Vaccinating your pet for rabies is an essential part of their heath care, and it keeps you and your family safe as well. Rabies is a virus that attacks the neurological tissue of mammals. It can be found in common North American wild animals like raccoons, bats, and skunks. Although rabies is not a very common disease, the animals that carry it populate the entire North American continent. Due to the prevalence of its carriers, rabies can potentially be found anywhere these animals call home.
Rabies virus vaccines for dogs and cats are required by law in most states. In some areas, pets may be confiscated if they are not properly vaccinated. If runaway pets are picked up by animal control, proof of vaccination may be required in order to bring them back home. Where pet licenses are required, licensing often requires proof of vaccination. Newer vaccines and vaccination techniques mean that it is only necessary to vaccinate pets for rabies about every 3 years after the first year of vaccinations. Current veterinary research is being performed to determine if pets may actually need fewer vaccinations, so this may change over time as well. Most pets should not be vaccinated for rabies until they are 16 weeks old.

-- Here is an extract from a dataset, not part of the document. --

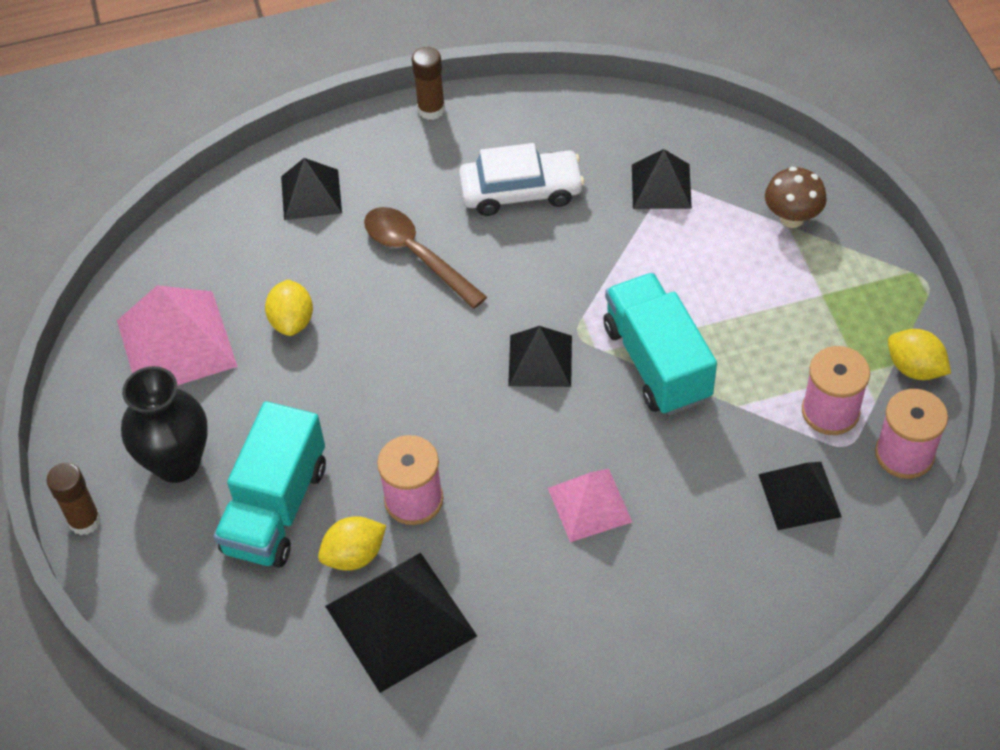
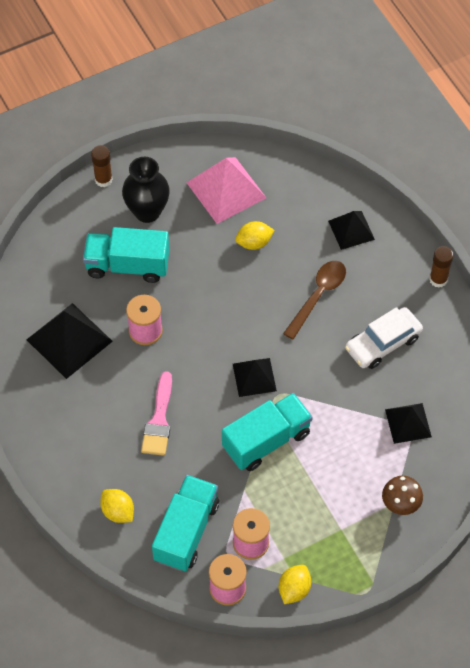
camera: 75 degrees right, 5 degrees up
yellow lemon [318,516,386,571] -> yellow lemon moved to [100,489,134,523]
white car [459,143,584,216] -> white car turned 75 degrees clockwise [345,307,423,369]
pink pyramid [548,469,632,542] -> pink brush [141,371,172,456]
black pyramid [758,462,842,530] -> turquoise truck [152,475,219,571]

Unfortunately, there is no cure for rabies. State laws are very strict regarding rabies exposure and vary from state to state. Vaccinated animals that are exposed to potentially rabid animals typically require a veterinary quarantine. If an animal contracts rabies, they must be put to sleep. You may think that your pet can’t be exposed to rabies, but exposure is more common than most people suspect. Bats can carry rabies, and it’s possible for them to live in and around our homes. Bat bites can be small and painless so it’s possible your pet may get bitten without you noticing, and a single bite from an infected bat is sufficient to transmit the disease. With this possibility in mind, it’s definitely better to be safe than sorry when it comes to rabies vaccinations for your pet.
The good news is that thanks to vaccination, rabies is rare in pets in the majority of North America and even rarer in people. Keeping your pets vaccinated and protected against rabies decreases your exposure as well. Even if your pet was exposed, if they have been vaccinated against rabies they are not likely to contract or spread the disease.